COPENHAGEN, Denmark (AP) — Scandinavian scientists said Wednesday that they have identified the oldest-known inscription referencing the Norse god Odin. It’s on part of a gold disc unearthed in western Denmark in 2020.
Lisbeth Imer, a runologist with the National Museum in Copenhagen, said the inscription represented the first solid evidence of Odin being worshipped as early as the 5th century. That’s at least 150 years earlier than the previously oldest known reference on a brooch from southern Germany, dated to the second half of the 6th century.
The disc discovered in Denmark was part of a trove containing about 2.2 pounds of gold, including large medallions the size of saucers and Roman coins made into jewelry. It was unearthed in the village of Vindelev, central Jutland, and dubbed the Vindelev Hoard.

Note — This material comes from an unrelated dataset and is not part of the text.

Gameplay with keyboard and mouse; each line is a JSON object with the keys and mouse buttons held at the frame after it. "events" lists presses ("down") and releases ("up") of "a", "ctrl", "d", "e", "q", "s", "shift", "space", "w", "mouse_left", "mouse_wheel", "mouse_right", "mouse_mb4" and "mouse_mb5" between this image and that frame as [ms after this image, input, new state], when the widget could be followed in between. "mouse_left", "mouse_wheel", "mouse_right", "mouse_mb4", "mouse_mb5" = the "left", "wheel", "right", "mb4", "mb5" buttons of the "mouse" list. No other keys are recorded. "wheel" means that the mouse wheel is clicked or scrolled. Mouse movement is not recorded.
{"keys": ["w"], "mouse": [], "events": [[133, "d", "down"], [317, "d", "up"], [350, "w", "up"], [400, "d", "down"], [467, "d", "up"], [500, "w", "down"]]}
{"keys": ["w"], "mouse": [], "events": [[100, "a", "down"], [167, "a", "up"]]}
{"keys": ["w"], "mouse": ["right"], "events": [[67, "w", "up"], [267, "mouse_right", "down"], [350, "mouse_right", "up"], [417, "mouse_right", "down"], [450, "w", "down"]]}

Experts think the cache was buried 1,500 years ago, either to hide it from enemies or as a tribute to appease the gods. A golden bracteate—a kind of thin, ornamental pendant—carried an inscription that read, “He is Odin’s man,” likely referring to an unknown king or overlord.
Runes are symbols that early tribes in northern Europe used to communicate in writing. “It’s one of the best executed runic inscriptions that I have ever seen,” Imer said.

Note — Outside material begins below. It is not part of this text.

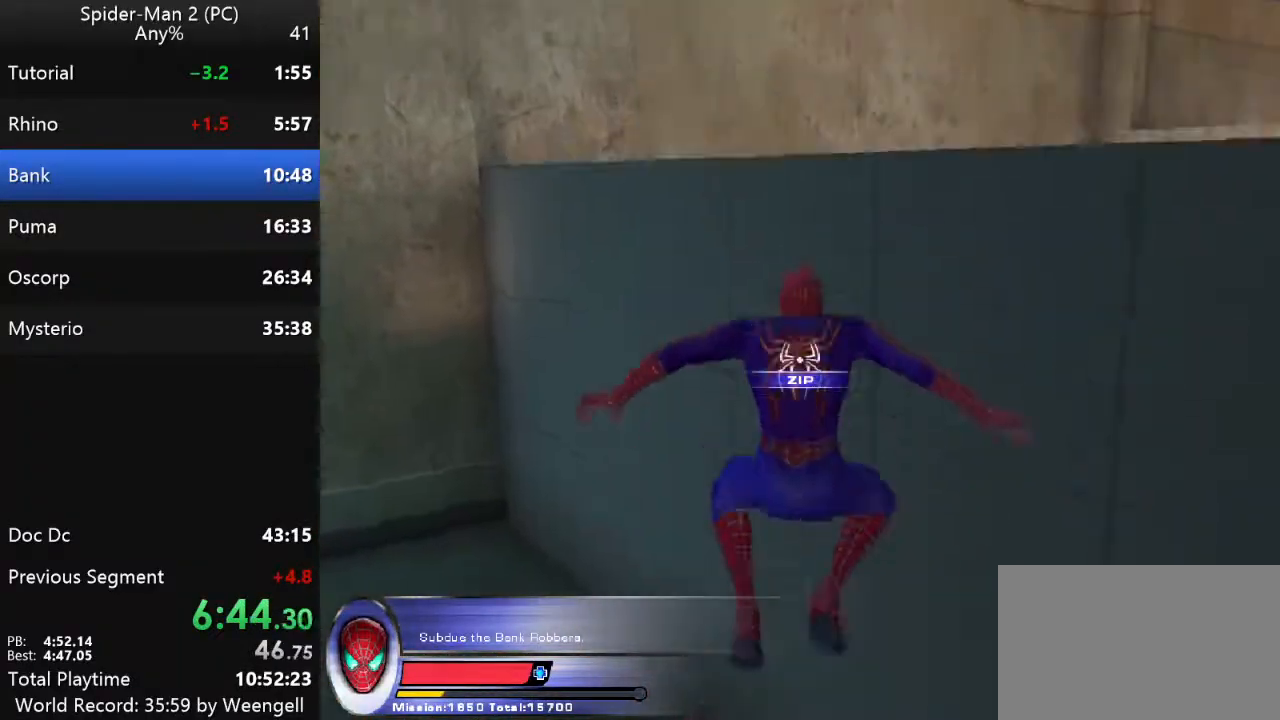
{"keys": ["w"], "mouse": [], "events": [[33, "mouse_right", "up"], [233, "mouse_left", "down"], [350, "mouse_left", "up"]]}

Odin was one of the main gods in Norse mythology and was frequently associated with war as well as poetry. The Norsemen worshipped many gods, each with different characteristics, weaknesses, and attributes. Based on sagas and some rune stones, details have emerged that the gods possessed many human traits and could behave like humans.
“That kind of mythology can take us further and have us reinvestigate all the other 200 bracteate inscriptions that we know,” Imer said.
More than 1,000 bracteates have been found in northern Europe, according to the National Museum in Copenhagen, where the trove discovered in 2020 is on display. During the Viking Age, considered to be from 793 to 1066, Norsemen known as Vikings undertook large-scale raiding, colonizing, conquest, and trading throughout Europe. They also reached North America.
Because runic inscriptions are rare, “every runic inscription (is) vital to how we understand the past,” said Krister Vasshus, an ancient language specialist. “When an inscription of this length appears, that in itself is amazing,” he said. “It gives us some quite interesting information about religion in the past, which also tells us something about society in the past.”